Extract provided:

..........

Jews in Prague: a short journey through history

Prague’s Jewish quarter, Josefov, is sandwiched between the Vltava River and the Staré Mesto district. Six synagogues and the old Jewish cemetery are the tourist highlights of this part of the city. Prayer services are held in the Old New, the High, the Jerusalem and the Spanish Synagogues. During the First Republic (1918-1928) 30,000 people made up the Jewish community. Today, about 5,000 Jews live in Prague. Josefov is a small neighbourhood but rich in history.

photo: sculpture of Princess Libuše in Karlova Street

Princess Libuše’s Prediction

According to legend, Princess Libuše predicted not only that Prague would develop into an important city, but also that Jews would settle in the city during the reign of Bohemian Prince Hostivit who lived in the ninth century. This prediction is not so strange. Prague, situated on the banks of the Vltava River, was an important junction of trade routes linking northern and southern Europe. It is a fact that from the beginning of the common era Jewish traders followed this route.

It was not until the Middle Ages that Jewish merchants settled in Prague. These Ashkenazi Jews settled in the area around today’s Dusni Street. Sephardic Jews, came to Prague after their expulsion from Spain in the fifteenth century. Their house of prayers is now known as the Spanish Synagogue and is located close to the street called U Staré školy, the old school, or more accurately, the old shul. It is very likely that the oldest synagogue in Prague stood in the place where today the Jewish Museum and the Spanish synagogue stand.

Jewish City

Initially, the Jews had complete freedom of movement and trade in Prague; they could buy houses and hold important offices. However, at the end of the twelfth and early thirteenth centuries, their situation changed. The fourth Lateran Council determined that Jews could only be engaged in the money trade and could only live in Židovské město, Jewish city, now Josefov.

A wall with six gates locked at night separated the Jewish city from the Christian part of Prague. Jews were completely at the mercy of their rulers who had the right to do with them whatever they pleased. The Christian Church saw this as a symbolic punishment for the fact that the Jews were the murderers of Christ. It was not until the sixteenth century that life in the ghetto became more relaxed.

Photo: Old Jewish Cemetery, part of Jewish Museum Prague

Easter Pogrom

The Jews were discriminated against. Every famine, epidemic or other disaster was a motive for a pogrom. Rabbi Avigdor Kara, poet and scholar, describes in his elegy, Selicha, how during the Easter pogrom in 1389 the ghetto was set on fire, looted and the inhabitants massacred. The reason was an alleged gossip that Jews pelted a priest with stones while he was on his way to administer the last rites to a dying person. Rabbi Kara is buried in the Old Jewish Cemetery. His tombstone reads: 23 April 1439, the oldest grave in this graveyard.

..........

What you need to do:
1 - For the account of Jews in Prague, state whether each statement agrees with the text. Give yes or no, and quote the deciding words exactly: (a) Prayer services are held in the Spanish Synagogue; (b) the wall around the Jewish city had eight gates; (c) Rabbi Avigdor Kara is buried in the Old Jewish Cemetery.
2 - Extend the account of Jews in Prague, beginning after its final sentence.
The listing that follows is separate material and has no connection to the history of Jews in Prague.

Items:
..........

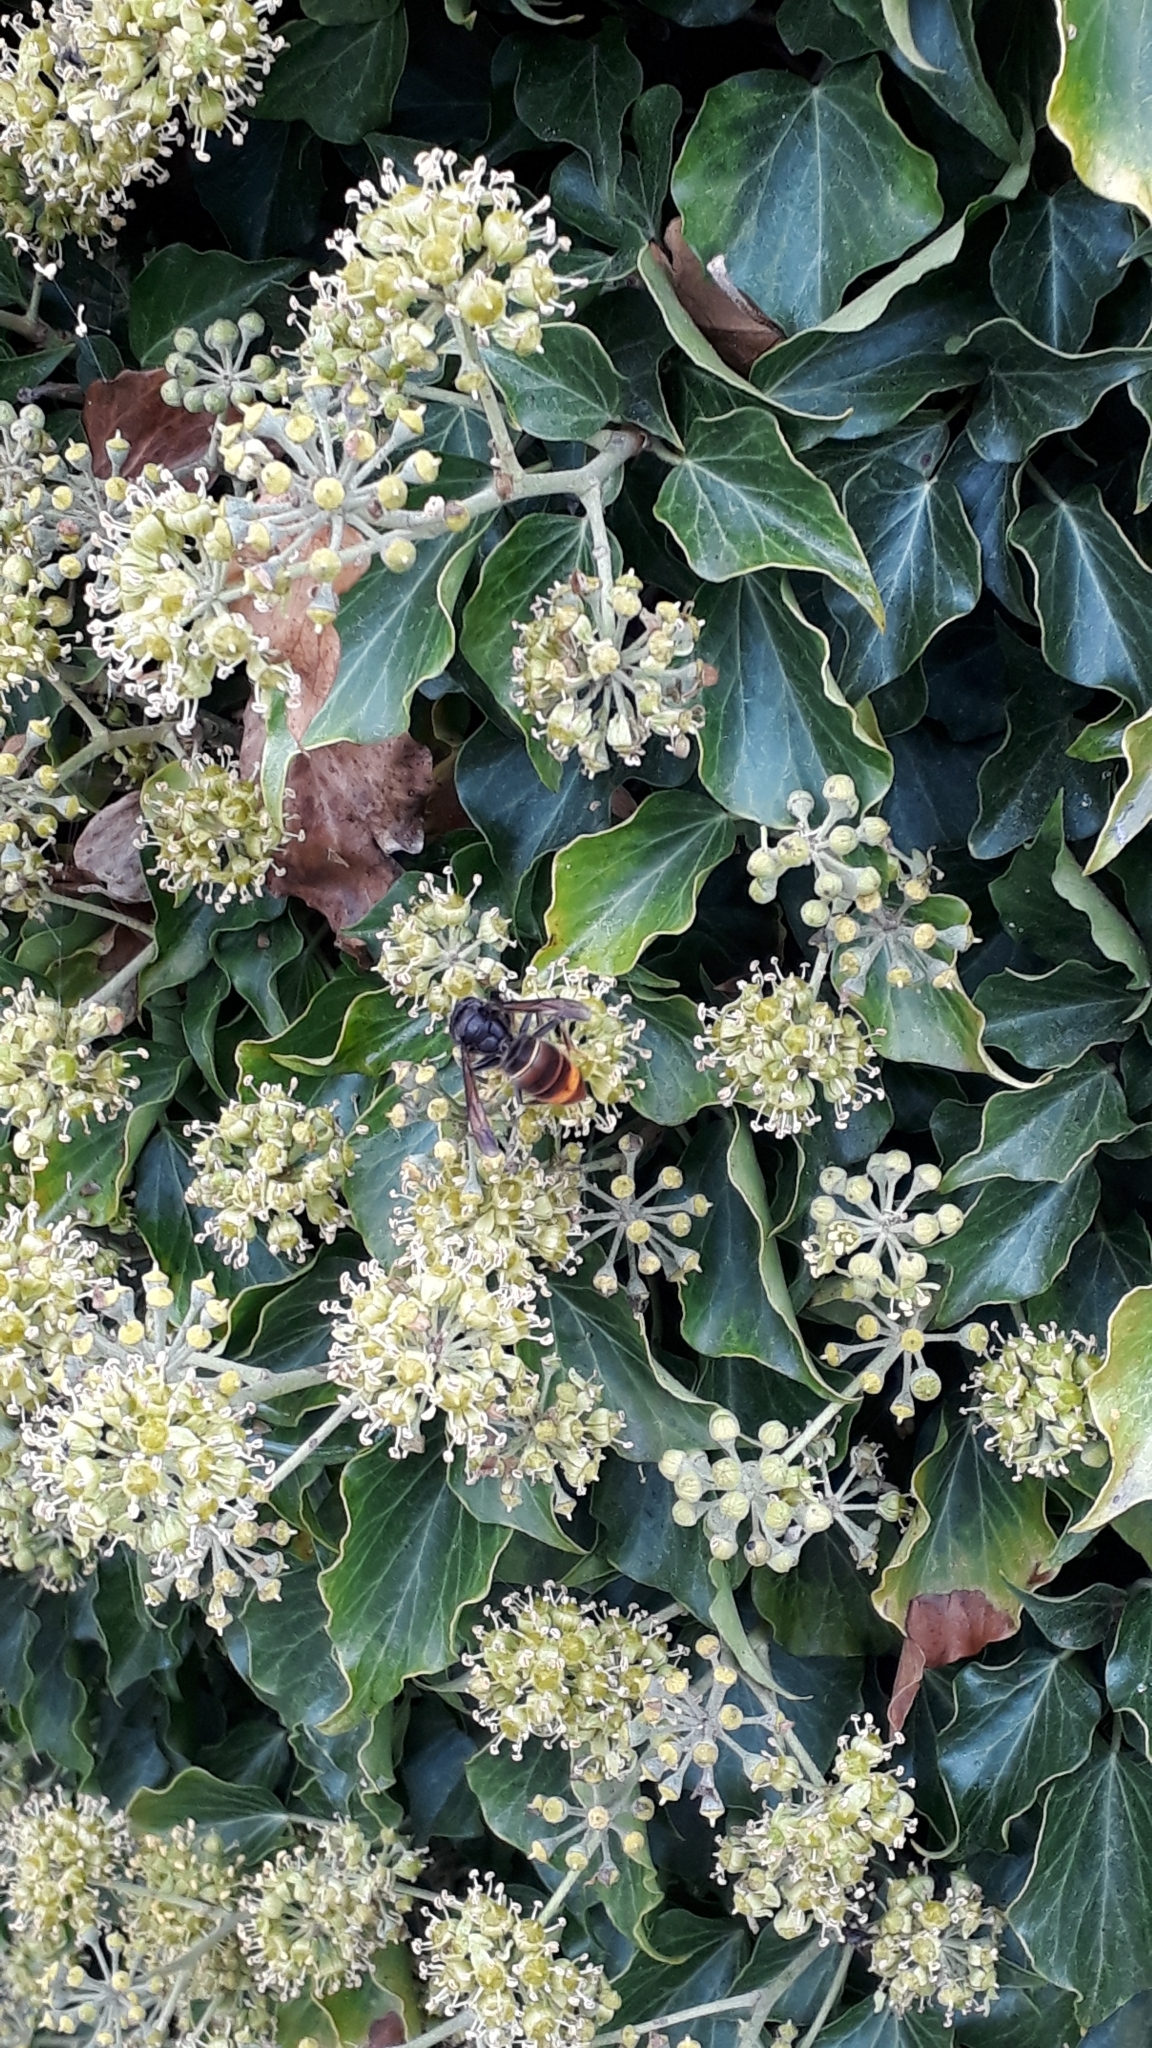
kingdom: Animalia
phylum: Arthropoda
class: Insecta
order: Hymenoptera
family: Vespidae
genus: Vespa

..........

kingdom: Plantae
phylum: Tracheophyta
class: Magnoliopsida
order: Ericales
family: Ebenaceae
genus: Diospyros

..........

Results by task:
1 -
(a) Yes: "Prayer services are held in the Old New, the High, the Jerusalem and the Spanish Synagogues."
(b) No: "A wall with six gates locked at night separated the Jewish city from the Christian part of Prague."
(c) Yes: "Rabbi Kara is buried in the Old Jewish Cemetery."

2 -
Photo: Maiselova Synagogue

Desired and Cursed

Until the early sixteenth century, life for the Jews in Prague was difficult. They were constantly threatened with eviction, which never happened because they were needed for the economy mainly as moneylenders. Christian Prague merchants were eager to get rid of their Jewish competitors, but the Habsburg dynasty needed more and more money for their wars against the Turks and wanted to keep their financiers.

Photo: Jewish Town Hall in Josefov

Golden Age

A Golden age dawned for the Jews at the end of the sixteenth and early seventeenth century. Jews expelled from Moravia, Austria and Spain came to live in the Prague ghetto and the population almost doubled. Emperor Rudolf II granted them more and more privileges and greater scientific and commercial freedom. This brought prosperity and they were allowed to build homes outside the ghetto. Inside they had their own town hall, something quite unusual for Jews to have. The first mayor of the Jewish city was Mordechai Maisel, financier of Rudolf and founder of the Maisel synagogue.

In 1745 during the reign of Maria Theresa, conditions for the Jews deteriorated again. The Empress, an ardent Roman Catholic, had a deep hatred for Jews and at her command they had to leave the city. Three years later, the Empress revoked the exile and the Jews were allowed to return. Their expulsion the economy because Jews were moneylenders and suppliers of raw materials. She allowed them to come back but imposed an annual tolerance tax which, if paid, would prevent future expulsions.

Photo: Art Nouveau facade in Parizska Street

Josefov

In the course of the nineteenth century, the Jewish city had grown into a maze of insanitary alleys where some 40,000 people lived. At the beginning of the twentieth century, the ghetto was demolished and Josefov was created, a district with wide boulevards and buildings in Art Nouveau style. During the Nazi occupation, many Jews were deported to extermination camps. However, the Jewish monuments in Josefov were spared because Hitler wanted to turn this neighborhood into an “exotic museum of an extinct race.” As Jews from all over Europe were forced to give up their artifacts, the Jewish Museum in Prague has an enormous collection of precious Jewish art at its disposal.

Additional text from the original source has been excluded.